By John Bohnenkamp
Fran McCaffery scanned Luka Garza’s line in the box score after Iowa’s 103-76 win over Southern on Friday.
Garza’s numbers were impressive — 41 points and nine rebounds, 14-of-15 from the field (12-of-12 in the first half), 3-of-3 in 3-pointers, 10-of-12 in free throws.
What McCaffery, Iowa’s coach, especially liked was what Garza said after the game.
McCaffery was hard on the Hawkeyes in back-to-back media timeouts in the second half. They would finish the day being outrebounded, 42-37, by the Jaguars, including a 19-10 edge in offensive rebounds.
“We’re going to miss shots,” McCaffery said. “We’re going to have stretches where we’re just killing it, we’ll have stretches where we’re not making shots. Get to the offensive glass. They had 19, we had 10. We’re not supposed to get outrebounded in this game. And it’s all on the offensive end. They outrebound us by five, they had nine more offensive rebounds. So I think that was the one thing that upset me.”
It was one of the things that bothered Garza, too. Iowa only outscored Southern 45-41 in the second half.
The Hawkeyes, Garza said, had gotten too comfortable with a big lead. You can get away with that on a Friday afternoon in a nonconference game, you’re not going to get away with that in the games that are coming up.
“We’re going to get beat by teams if we let them have that many offensive boards,” Garza said, echoing McCaffery. “For us, that was a big thing in the locker room after the game. It was to just not get comfortable no matter what the lead is, and to continue pushing forward.
“I think my job, as a leader, I have to be a little better in that area, just continue to push our team to close out games better than we did tonight.”
Those words, McCaffery said, are important coming from a player like Garza, the preseason player of the year in the Big Ten who was the only unanimous selection to the Associated Press’ preseason All-America team.
“I think, all in all, I appreciate him saying that,” McCaffery said. “Any time you have that kind of accountability in the locker room, I think it’s better when it comes from there than when it comes from me.”
There were a lot of reasons why Garza came back for his senior season. One of the main reasons for the 6-foot-11 center was how last season ended.
That was the first question he took during Friday’s press conference, about how the Hawkeyes were poised to try to make a run in the Big Ten tournament and then the NCAA tournament, and then in a span of a few hours had all of that canceled because of the COVID-19 pandemic.

━━━

- [Exercise instructions]
1. What was the final score of Iowa's win over Southern in the article?
2. Return the article's wording from "It was one of" to "continue pushing forward." without any changes.

- [Data to examine]
━━━

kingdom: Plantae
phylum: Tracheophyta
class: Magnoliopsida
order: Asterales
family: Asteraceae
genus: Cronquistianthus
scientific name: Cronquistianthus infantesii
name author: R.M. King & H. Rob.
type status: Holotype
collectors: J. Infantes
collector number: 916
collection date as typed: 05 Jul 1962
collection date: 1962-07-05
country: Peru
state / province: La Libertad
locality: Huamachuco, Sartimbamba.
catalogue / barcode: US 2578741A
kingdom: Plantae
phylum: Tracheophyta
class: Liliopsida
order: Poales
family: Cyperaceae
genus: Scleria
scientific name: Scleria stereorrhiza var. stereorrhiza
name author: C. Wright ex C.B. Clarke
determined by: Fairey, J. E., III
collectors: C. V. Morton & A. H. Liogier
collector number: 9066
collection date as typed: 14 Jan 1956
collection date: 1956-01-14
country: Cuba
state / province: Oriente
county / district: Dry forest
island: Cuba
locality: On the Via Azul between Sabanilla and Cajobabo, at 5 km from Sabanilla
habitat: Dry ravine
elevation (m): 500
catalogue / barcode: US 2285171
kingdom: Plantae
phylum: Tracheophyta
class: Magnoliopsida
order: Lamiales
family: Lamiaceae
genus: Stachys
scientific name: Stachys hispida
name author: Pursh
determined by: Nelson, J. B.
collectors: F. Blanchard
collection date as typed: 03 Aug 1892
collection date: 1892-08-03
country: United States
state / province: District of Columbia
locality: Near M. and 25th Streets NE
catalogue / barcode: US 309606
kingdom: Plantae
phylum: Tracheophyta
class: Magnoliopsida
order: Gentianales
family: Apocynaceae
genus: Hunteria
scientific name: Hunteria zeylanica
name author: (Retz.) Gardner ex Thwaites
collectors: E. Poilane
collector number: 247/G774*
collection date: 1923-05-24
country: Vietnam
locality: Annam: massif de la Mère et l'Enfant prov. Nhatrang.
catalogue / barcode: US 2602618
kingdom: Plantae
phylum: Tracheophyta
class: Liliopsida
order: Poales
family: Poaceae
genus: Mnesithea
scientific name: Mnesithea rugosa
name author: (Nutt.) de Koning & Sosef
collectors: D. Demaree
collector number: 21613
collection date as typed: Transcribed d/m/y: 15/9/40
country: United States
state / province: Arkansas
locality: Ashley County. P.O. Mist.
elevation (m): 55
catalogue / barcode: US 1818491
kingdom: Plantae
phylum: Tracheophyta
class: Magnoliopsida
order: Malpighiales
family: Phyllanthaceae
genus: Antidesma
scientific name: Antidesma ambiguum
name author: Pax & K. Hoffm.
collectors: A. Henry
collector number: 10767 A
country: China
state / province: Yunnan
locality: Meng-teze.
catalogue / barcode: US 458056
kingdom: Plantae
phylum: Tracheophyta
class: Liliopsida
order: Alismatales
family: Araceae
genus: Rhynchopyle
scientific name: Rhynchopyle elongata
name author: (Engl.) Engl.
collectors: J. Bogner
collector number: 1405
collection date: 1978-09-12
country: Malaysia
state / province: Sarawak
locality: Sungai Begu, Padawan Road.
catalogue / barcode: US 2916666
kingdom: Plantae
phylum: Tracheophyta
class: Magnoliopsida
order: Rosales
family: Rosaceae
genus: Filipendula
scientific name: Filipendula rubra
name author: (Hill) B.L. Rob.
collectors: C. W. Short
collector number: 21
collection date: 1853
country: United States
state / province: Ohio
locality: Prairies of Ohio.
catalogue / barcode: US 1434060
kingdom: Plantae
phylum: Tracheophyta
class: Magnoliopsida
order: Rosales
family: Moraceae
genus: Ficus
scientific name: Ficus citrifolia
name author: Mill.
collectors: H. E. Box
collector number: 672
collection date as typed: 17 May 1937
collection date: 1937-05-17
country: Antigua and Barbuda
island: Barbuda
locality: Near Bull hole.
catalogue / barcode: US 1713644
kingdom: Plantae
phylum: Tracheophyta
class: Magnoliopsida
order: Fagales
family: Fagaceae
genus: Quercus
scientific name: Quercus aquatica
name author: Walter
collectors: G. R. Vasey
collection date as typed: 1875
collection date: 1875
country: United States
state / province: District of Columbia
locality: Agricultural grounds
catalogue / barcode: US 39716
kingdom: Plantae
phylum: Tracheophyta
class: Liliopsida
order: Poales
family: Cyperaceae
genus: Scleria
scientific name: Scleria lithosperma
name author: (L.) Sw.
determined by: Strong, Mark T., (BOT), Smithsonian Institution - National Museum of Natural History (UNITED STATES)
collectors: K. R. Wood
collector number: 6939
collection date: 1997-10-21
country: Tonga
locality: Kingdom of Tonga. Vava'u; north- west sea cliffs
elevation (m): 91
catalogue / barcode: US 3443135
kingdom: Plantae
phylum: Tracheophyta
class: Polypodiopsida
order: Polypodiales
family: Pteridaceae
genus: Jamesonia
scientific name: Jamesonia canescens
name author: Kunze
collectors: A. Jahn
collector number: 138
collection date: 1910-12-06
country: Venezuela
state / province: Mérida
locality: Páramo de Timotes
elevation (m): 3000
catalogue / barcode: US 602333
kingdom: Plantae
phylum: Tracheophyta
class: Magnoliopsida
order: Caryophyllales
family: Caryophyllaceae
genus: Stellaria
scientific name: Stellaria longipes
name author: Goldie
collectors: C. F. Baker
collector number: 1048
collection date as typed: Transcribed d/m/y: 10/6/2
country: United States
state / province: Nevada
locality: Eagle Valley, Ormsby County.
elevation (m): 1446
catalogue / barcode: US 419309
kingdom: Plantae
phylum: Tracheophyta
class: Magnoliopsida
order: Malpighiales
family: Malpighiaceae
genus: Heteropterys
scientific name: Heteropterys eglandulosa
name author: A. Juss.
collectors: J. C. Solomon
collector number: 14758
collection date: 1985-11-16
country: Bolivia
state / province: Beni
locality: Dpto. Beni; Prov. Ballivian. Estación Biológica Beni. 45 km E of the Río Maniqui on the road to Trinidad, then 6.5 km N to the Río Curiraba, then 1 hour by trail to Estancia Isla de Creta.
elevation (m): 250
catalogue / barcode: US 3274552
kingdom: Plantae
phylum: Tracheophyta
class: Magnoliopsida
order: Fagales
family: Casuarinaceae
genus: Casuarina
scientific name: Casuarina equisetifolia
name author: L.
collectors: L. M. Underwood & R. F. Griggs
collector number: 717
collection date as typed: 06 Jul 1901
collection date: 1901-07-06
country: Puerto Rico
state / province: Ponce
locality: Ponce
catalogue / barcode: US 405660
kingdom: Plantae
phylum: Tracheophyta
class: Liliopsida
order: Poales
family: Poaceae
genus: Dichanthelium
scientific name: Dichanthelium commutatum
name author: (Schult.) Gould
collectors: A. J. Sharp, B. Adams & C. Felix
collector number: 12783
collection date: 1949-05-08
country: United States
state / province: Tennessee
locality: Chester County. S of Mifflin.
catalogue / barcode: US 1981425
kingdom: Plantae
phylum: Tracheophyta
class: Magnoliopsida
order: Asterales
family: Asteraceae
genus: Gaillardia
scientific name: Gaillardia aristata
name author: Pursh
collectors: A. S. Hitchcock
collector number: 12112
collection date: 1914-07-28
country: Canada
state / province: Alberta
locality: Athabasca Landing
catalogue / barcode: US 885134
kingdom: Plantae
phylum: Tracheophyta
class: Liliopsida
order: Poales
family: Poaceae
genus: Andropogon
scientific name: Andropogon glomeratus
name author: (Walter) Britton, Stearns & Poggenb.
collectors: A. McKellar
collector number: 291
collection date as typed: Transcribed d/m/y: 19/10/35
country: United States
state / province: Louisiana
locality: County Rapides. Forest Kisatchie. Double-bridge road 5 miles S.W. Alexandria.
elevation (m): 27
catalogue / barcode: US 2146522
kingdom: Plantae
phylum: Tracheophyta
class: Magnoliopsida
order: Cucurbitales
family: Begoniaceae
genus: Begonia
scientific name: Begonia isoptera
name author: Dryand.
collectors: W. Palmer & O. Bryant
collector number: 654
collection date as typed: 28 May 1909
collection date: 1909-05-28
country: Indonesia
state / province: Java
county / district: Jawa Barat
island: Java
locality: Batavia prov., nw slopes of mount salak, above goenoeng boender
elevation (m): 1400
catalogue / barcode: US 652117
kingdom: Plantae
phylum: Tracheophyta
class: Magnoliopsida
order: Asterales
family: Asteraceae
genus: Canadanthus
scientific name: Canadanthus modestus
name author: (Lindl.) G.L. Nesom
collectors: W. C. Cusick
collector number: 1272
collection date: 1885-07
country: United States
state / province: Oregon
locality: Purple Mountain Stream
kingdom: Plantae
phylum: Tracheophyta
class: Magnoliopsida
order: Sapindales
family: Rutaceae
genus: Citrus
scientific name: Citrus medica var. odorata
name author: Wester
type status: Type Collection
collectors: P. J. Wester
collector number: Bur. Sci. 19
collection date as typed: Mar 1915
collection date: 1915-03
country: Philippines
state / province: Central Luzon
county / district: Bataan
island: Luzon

━━━

- [Responses by item number]
1. Iowa won 103-76.

2.
It was one of the things that bothered Garza, too. Iowa only outscored Southern 45-41 in the second half.
The Hawkeyes, Garza said, had gotten too comfortable with a big lead. You can get away with that on a Friday afternoon in a nonconference game, you’re not going to get away with that in the games that are coming up.
“We’re going to get beat by teams if we let them have that many offensive boards,” Garza said, echoing McCaffery. “For us, that was a big thing in the locker room after the game. It was to just not get comfortable no matter what the lead is, and to continue pushing forward.